■ WHAT YOU SHOULD DO:
In the post on graphics card prices below, which Nvidia card is listed for 2019?

I think I haven't said that. Either you confused someone else's post with mine, or I forget what I write.
I am only comparing raw performance (not DLSS/(soon)FSR 3.0 software tricks), to come up with a conclusion about generational jump, stagnation, or even regression in a certain price point. And instead of features or efficiency or model names, I am using price points as the main parameter. I don't say "buy the old one at the same price". That doesn't make sense anyway.
"What fps was I getting on average with a $200 card in 2016? In 2020? In 2022?".
Well, you know something? Let's answer that, but let's go far in the past. Someone posted somewhere that people shouldn't stay in the past, but focus on present and the future. Considering things are changing, with new generations coming every two years instead of one and usually offering more features than more raw performance, people remembering how the market was 10-15 years ago, are a problem for AMD, Intel and Nvidia today. Because they are more difficult to be impressed by a 10% generation jump in raw performance and a software trick like DLSS/FSR that where called "cheating" 15 years ago.
Let's see, with prices at around $149-$249(there was huge competition in the past and prices where fluctuating rapidly) and keeping it simple by looking only at Nvidia options and based on TechPowerUp's database.
2007: 8600 GTS, $199
2008: 9800 GT, $160, +225% performance increase over 8600 GTS
2009: GTS 250, $199, +24% performance increase.
2010: GTX 460 768MB, $199, +51% performance increase.
2011: GTX 560, $199, +25% performance increase.
2012: GTX 660, $229, +39% performance increase.
2013: GTX 760, $249, +20% performance increase.
2014: ?
2015: GTX 960, $199, +10% performance increase.
2016: GTX 1060 3GB, $199, +70% performance increase.
2017: ?
2018: ?
2019: GTX 1660, $219, +30% performance increase.
2020: ?
2021: ?
2022: RTX 3050 4GB, $199, +3% performance increase.
Looking above we see a steady increase in performance year after year from 2007 to 2013. The huge performance increase from 8600GTS to 9800GT was a combination of 8600GT/S being junk cards for their prices, while 9800 GT was a great card. Also AMD was pushing really hard, forcing Nvidia to drop prices. After 2013 the only good card was the GTX 1060, even in it's 3GB form. That's why this card is still relevant today. What have we seen in a period of 7 years in that price category after 2016? Honestly? Nothing. About 35% increase and new features that could be useful in games, but not necesserily helpful. I mean, RT support in a 4GB RTX 3050? Maybe DLSS 2.x support is the only thing here worthy of mentioning.

■ INPUT DATA:

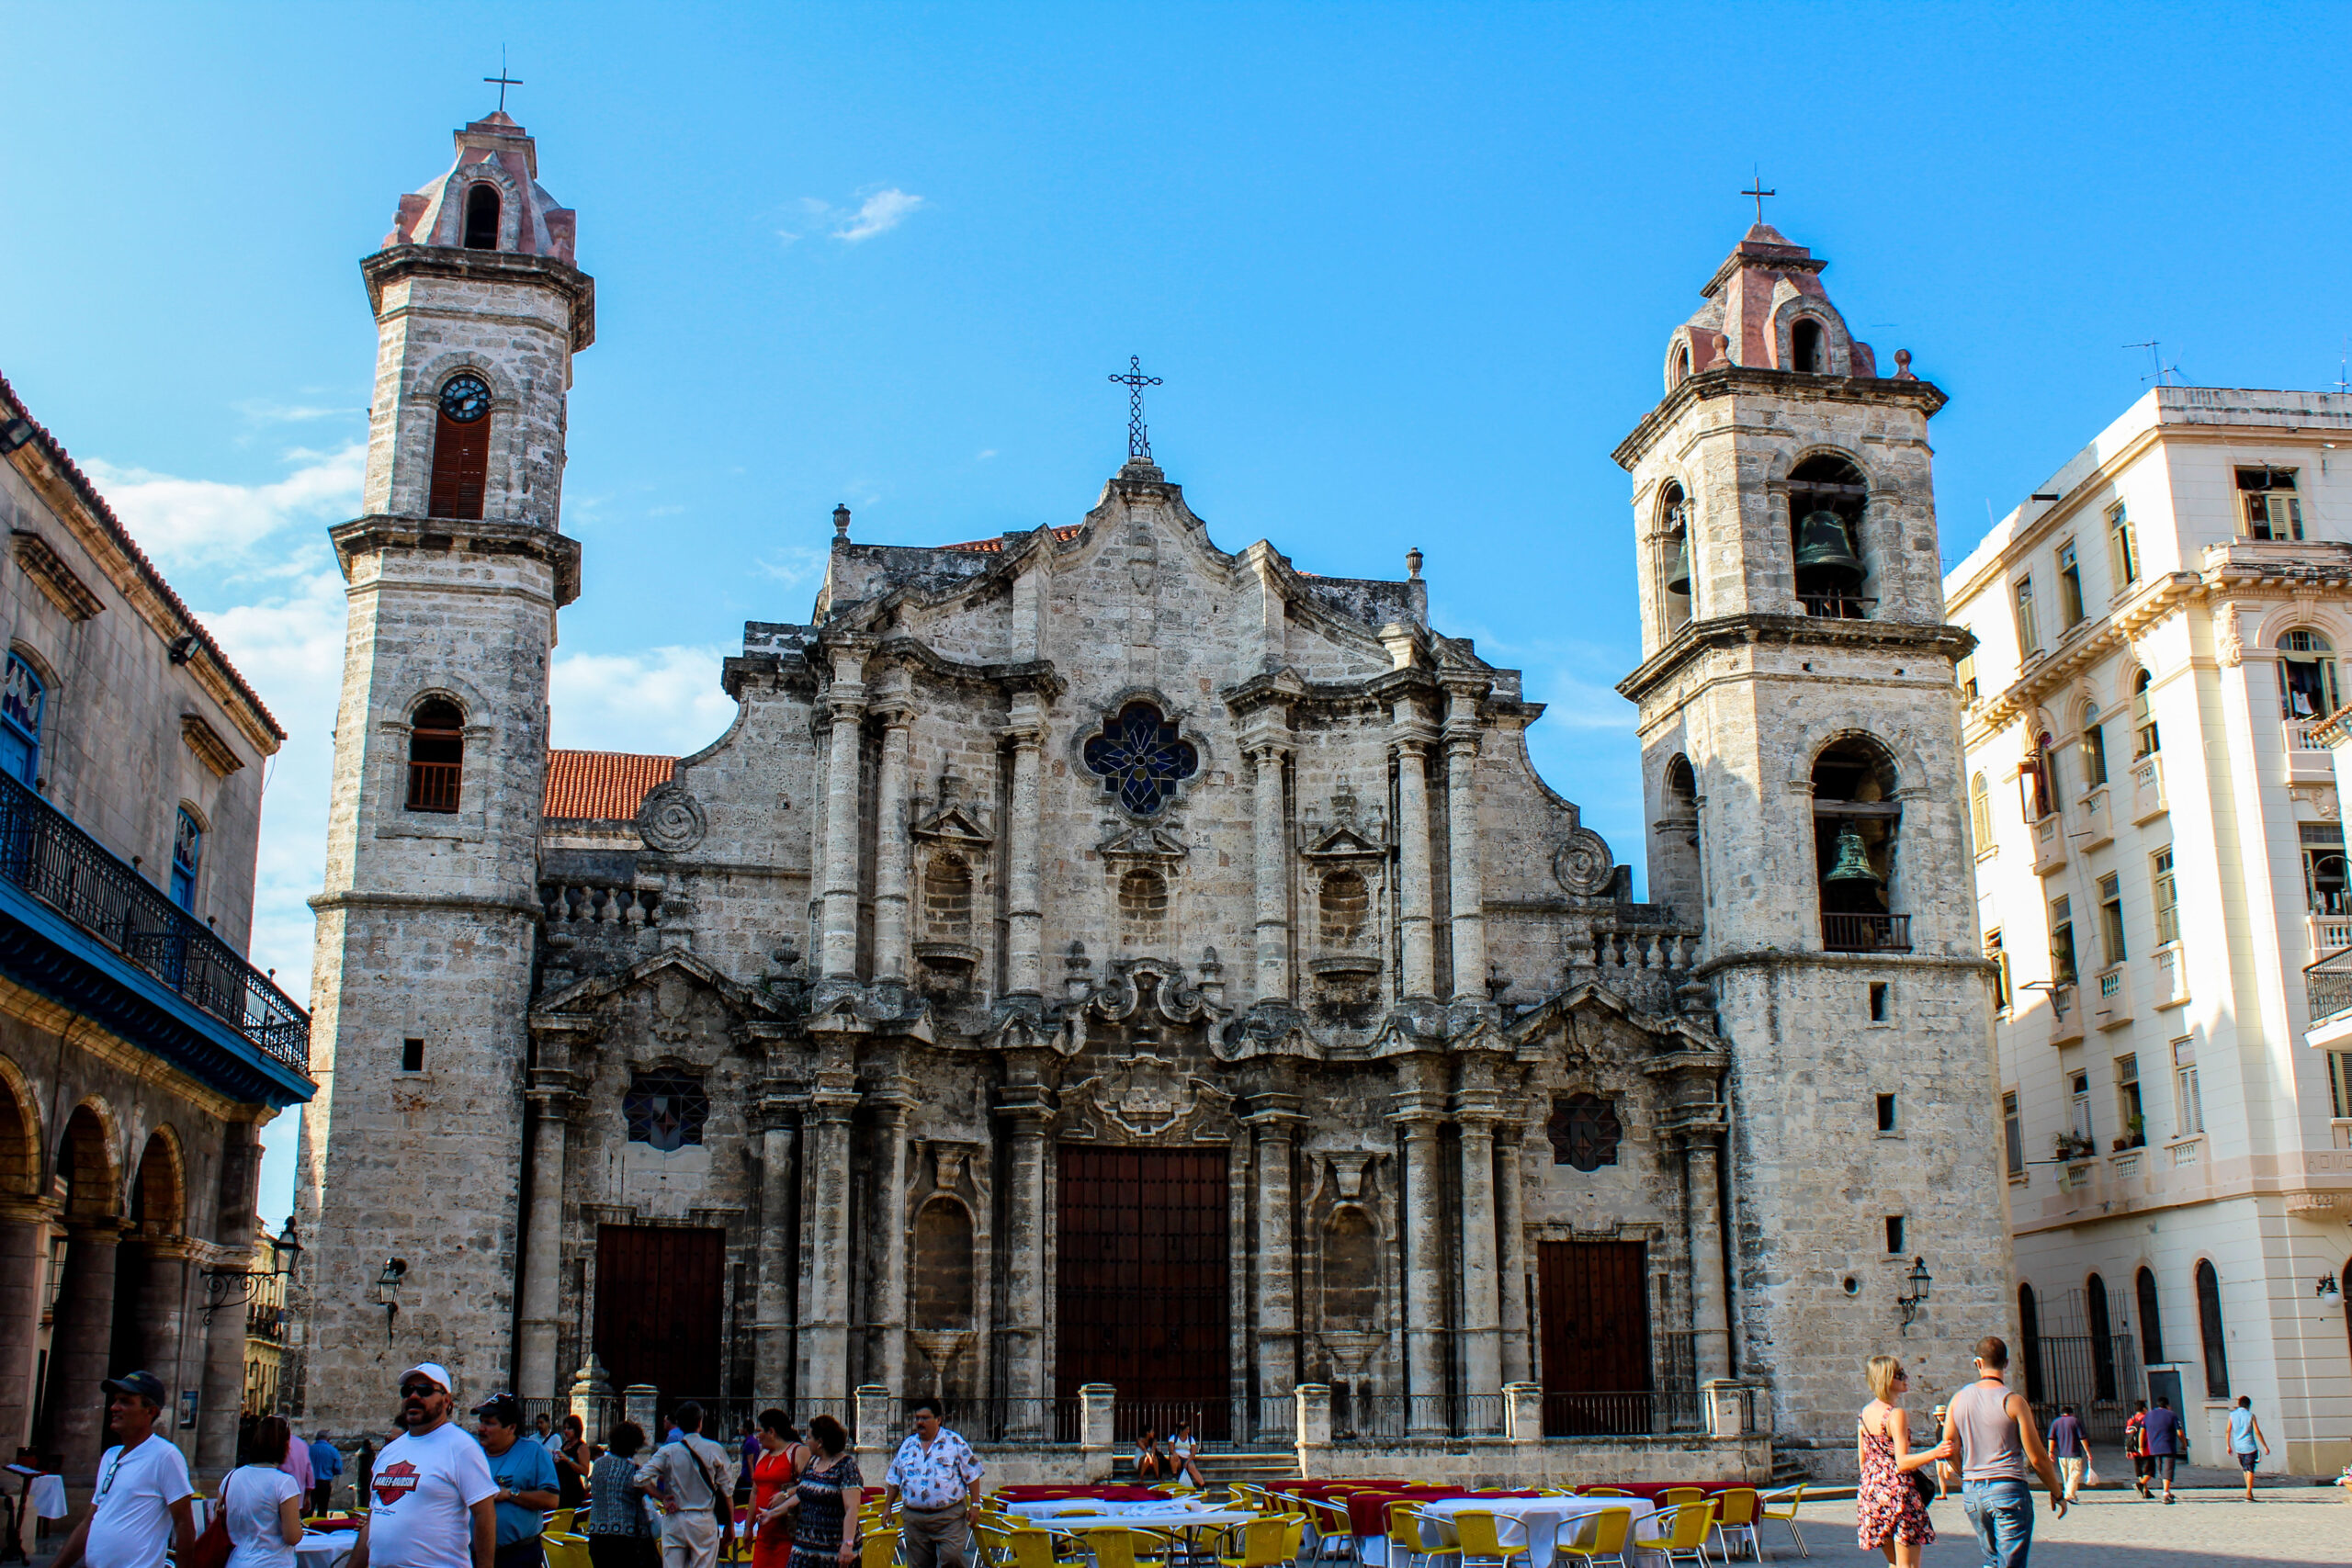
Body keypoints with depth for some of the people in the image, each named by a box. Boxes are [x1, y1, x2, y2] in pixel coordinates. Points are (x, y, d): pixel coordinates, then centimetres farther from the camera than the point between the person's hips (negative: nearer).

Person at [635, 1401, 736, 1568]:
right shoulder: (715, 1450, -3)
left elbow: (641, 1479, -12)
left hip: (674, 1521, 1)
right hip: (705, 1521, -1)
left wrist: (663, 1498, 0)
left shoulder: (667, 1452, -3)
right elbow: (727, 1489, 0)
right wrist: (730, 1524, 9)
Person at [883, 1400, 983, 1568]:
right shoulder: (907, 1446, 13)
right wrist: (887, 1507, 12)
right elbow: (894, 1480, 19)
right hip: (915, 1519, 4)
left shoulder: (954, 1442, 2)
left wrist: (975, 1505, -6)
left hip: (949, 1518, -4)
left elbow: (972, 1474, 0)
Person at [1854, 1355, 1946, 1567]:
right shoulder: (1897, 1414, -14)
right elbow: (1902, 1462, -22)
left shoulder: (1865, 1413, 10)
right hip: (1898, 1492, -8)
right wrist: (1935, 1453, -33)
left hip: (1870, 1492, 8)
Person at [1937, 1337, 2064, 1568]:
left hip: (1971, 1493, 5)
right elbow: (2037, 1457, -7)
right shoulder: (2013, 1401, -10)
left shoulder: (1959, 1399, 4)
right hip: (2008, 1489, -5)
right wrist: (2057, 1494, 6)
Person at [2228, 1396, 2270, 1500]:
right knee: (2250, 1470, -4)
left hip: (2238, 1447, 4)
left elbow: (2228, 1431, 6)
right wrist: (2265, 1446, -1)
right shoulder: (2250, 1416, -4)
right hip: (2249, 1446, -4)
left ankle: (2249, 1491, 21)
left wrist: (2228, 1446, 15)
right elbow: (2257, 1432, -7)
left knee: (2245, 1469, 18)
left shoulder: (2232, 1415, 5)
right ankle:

■ SOLVED PROBLEM:
The GTX 1660.